**How to complete this task**
All entries are to be copied exactly, with pictures removed.

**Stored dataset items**
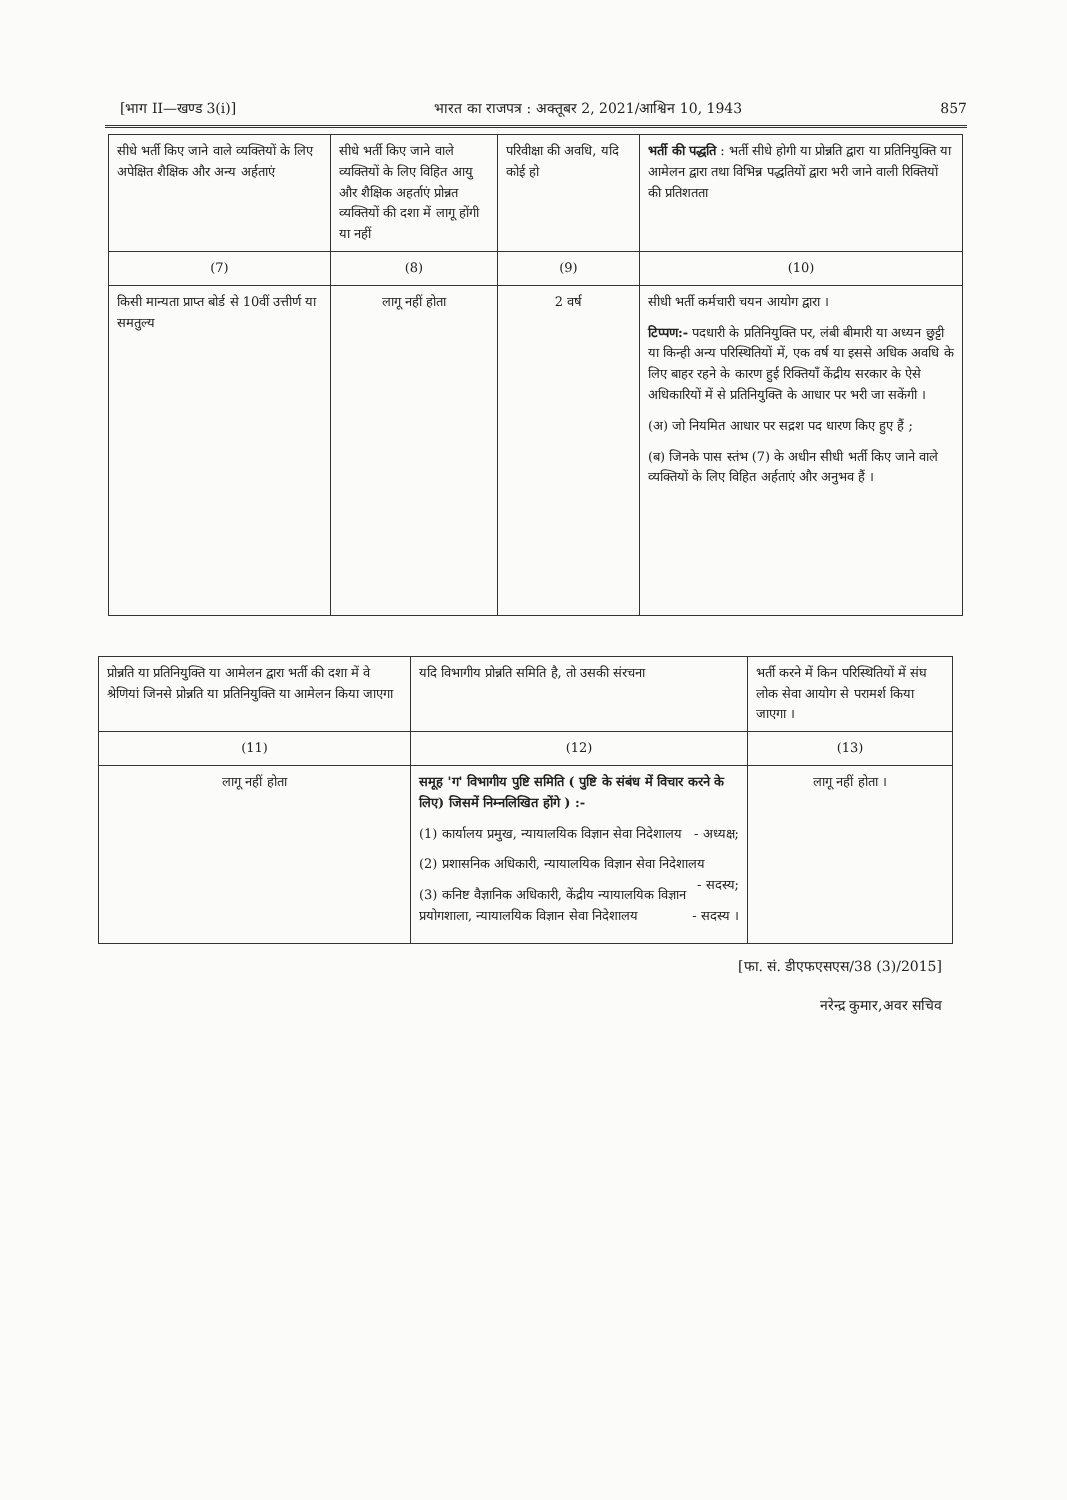[भाग II—खण्ड 3(i)] भारत का राजपत्र : अक्तूबर 2, 2021/आश्विन 10, 1943 857
| सीधे भर्ती किए जाने वाले व्यक्तियों के लिए अपेक्षित शैक्षिक और अन्य अर्हताएं | सीधे भर्ती किए जाने वाले व्यक्तियों के लिए विहित आयु और शैक्षिक अहर्ताएं प्रोन्नत व्यक्तियों की दशा में लागू होंगी या नहीं | परिवीक्षा की अवधि, यदि कोई हो | भर्ती की पद्धति : भर्ती सीधे होगी या प्रोन्नति द्वारा या प्रतिनियुक्ति या आमेलन द्वारा तथा विभिन्न पद्धतियों द्वारा भरी जाने वाली रिक्तियों की प्रतिशतता |
| --- | --- | --- | --- |
| (7) | (8) | (9) | (10) |
| किसी मान्यता प्राप्त बोर्ड से 10वीं उत्तीर्ण या समतुल्य | लागू नहीं होता | 2 वर्ष | सीधी भर्ती कर्मचारी चयन आयोग द्वारा । टिप्पण:- पदधारी के प्रतिनियुक्ति पर, लंबी बीमारी या अध्यन छुट्टी या किन्ही अन्य परिस्थितियों में, एक वर्ष या इससे अधिक अवधि के लिए बाहर रहने के कारण हुई रिक्तियाँ केंद्रीय सरकार के ऐसे अधिकारियों में से प्रतिनियुक्ति के आधार पर भरी जा सकेंगी । (अ) जो नियमित आधार पर सद्रश पद धारण किए हुए हैं ; (ब) जिनके पास स्तंभ (7) के अधीन सीधी भर्ती किए जाने वाले व्यक्तियों के लिए विहित अर्हताएं और अनुभव हैं । |
| प्रोन्नति या प्रतिनियुक्ति या आमेलन द्वारा भर्ती की दशा में वे श्रेणियां जिनसे प्रोन्नति या प्रतिनियुक्ति या आमेलन किया जाएगा | यदि विभागीय प्रोन्नति समिति है, तो उसकी संरचना | भर्ती करने में किन परिस्थितियों में संघ लोक सेवा आयोग से परामर्श किया जाएगा । |
| --- | --- | --- |
| (11) | (12) | (13) |
| लागू नहीं होता | समूह 'ग' विभागीय पुष्टि समिति ( पुष्टि के संबंध में विचार करने के लिए) जिसमें निम्नलिखित होंगे ) :- (1) कार्यालय प्रमुख, न्यायालयिक विज्ञान सेवा निदेशालय - अध्यक्ष; (2) प्रशासनिक अधिकारी, न्यायालयिक विज्ञान सेवा निदेशालय - सदस्य; (3) कनिष्ट वैज्ञानिक अधिकारी, केंद्रीय न्यायालयिक विज्ञान प्रयोगशाला, न्यायालयिक विज्ञान सेवा निदेशालय - सदस्य । | लागू नहीं होता । |
[फा. सं. डीएफएसएस/38 (3)/2015]
नरेन्द्र कुमार,अवर सचिव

**Answer to this task**
[भाग II—खण्ड 3(i)] भारत का राजपत्र : अक्तूबर 2, 2021/आश्विन 10, 1943 857
| सीधे भर्ती किए जाने वाले व्यक्तियों के लिए अपेक्षित शैक्षिक और अन्य अर्हताएं | सीधे भर्ती किए जाने वाले व्यक्तियों के लिए विहित आयु और शैक्षिक अहर्ताएं प्रोन्नत व्यक्तियों की दशा में लागू होंगी या नहीं | परिवीक्षा की अवधि, यदि कोई हो | भर्ती की पद्धति : भर्ती सीधे होगी या प्रोन्नति द्वारा या प्रतिनियुक्ति या आमेलन द्वारा तथा विभिन्न पद्धतियों द्वारा भरी जाने वाली रिक्तियों की प्रतिशतता |
| --- | --- | --- | --- |
| (7) | (8) | (9) | (10) |
| किसी मान्यता प्राप्त बोर्ड से 10वीं उत्तीर्ण या समतुल्य | लागू नहीं होता | 2 वर्ष | सीधी भर्ती कर्मचारी चयन आयोग द्वारा । टिप्पण:- पदधारी के प्रतिनियुक्ति पर, लंबी बीमारी या अध्यन छुट्टी या किन्ही अन्य परिस्थितियों में, एक वर्ष या इससे अधिक अवधि के लिए बाहर रहने के कारण हुई रिक्तियाँ केंद्रीय सरकार के ऐसे अधिकारियों में से प्रतिनियुक्ति के आधार पर भरी जा सकेंगी । (अ) जो नियमित आधार पर सद्रश पद धारण किए हुए हैं ; (ब) जिनके पास स्तंभ (7) के अधीन सीधी भर्ती किए जाने वाले व्यक्तियों के लिए विहित अर्हताएं और अनुभव हैं । |
| प्रोन्नति या प्रतिनियुक्ति या आमेलन द्वारा भर्ती की दशा में वे श्रेणियां जिनसे प्रोन्नति या प्रतिनियुक्ति या आमेलन किया जाएगा | यदि विभागीय प्रोन्नति समिति है, तो उसकी संरचना | भर्ती करने में किन परिस्थितियों में संघ लोक सेवा आयोग से परामर्श किया जाएगा । |
| --- | --- | --- |
| (11) | (12) | (13) |
| लागू नहीं होता | समूह 'ग' विभागीय पुष्टि समिति ( पुष्टि के संबंध में विचार करने के लिए) जिसमें निम्नलिखित होंगे ) :- (1) कार्यालय प्रमुख, न्यायालयिक विज्ञान सेवा निदेशालय - अध्यक्ष; (2) प्रशासनिक अधिकारी, न्यायालयिक विज्ञान सेवा निदेशालय - सदस्य; (3) कनिष्ट वैज्ञानिक अधिकारी, केंद्रीय न्यायालयिक विज्ञान प्रयोगशाला, न्यायालयिक विज्ञान सेवा निदेशालय - सदस्य । | लागू नहीं होता । |
[फा. सं. डीएफएसएस/38 (3)/2015]
नरेन्द्र कुमार,अवर सचिव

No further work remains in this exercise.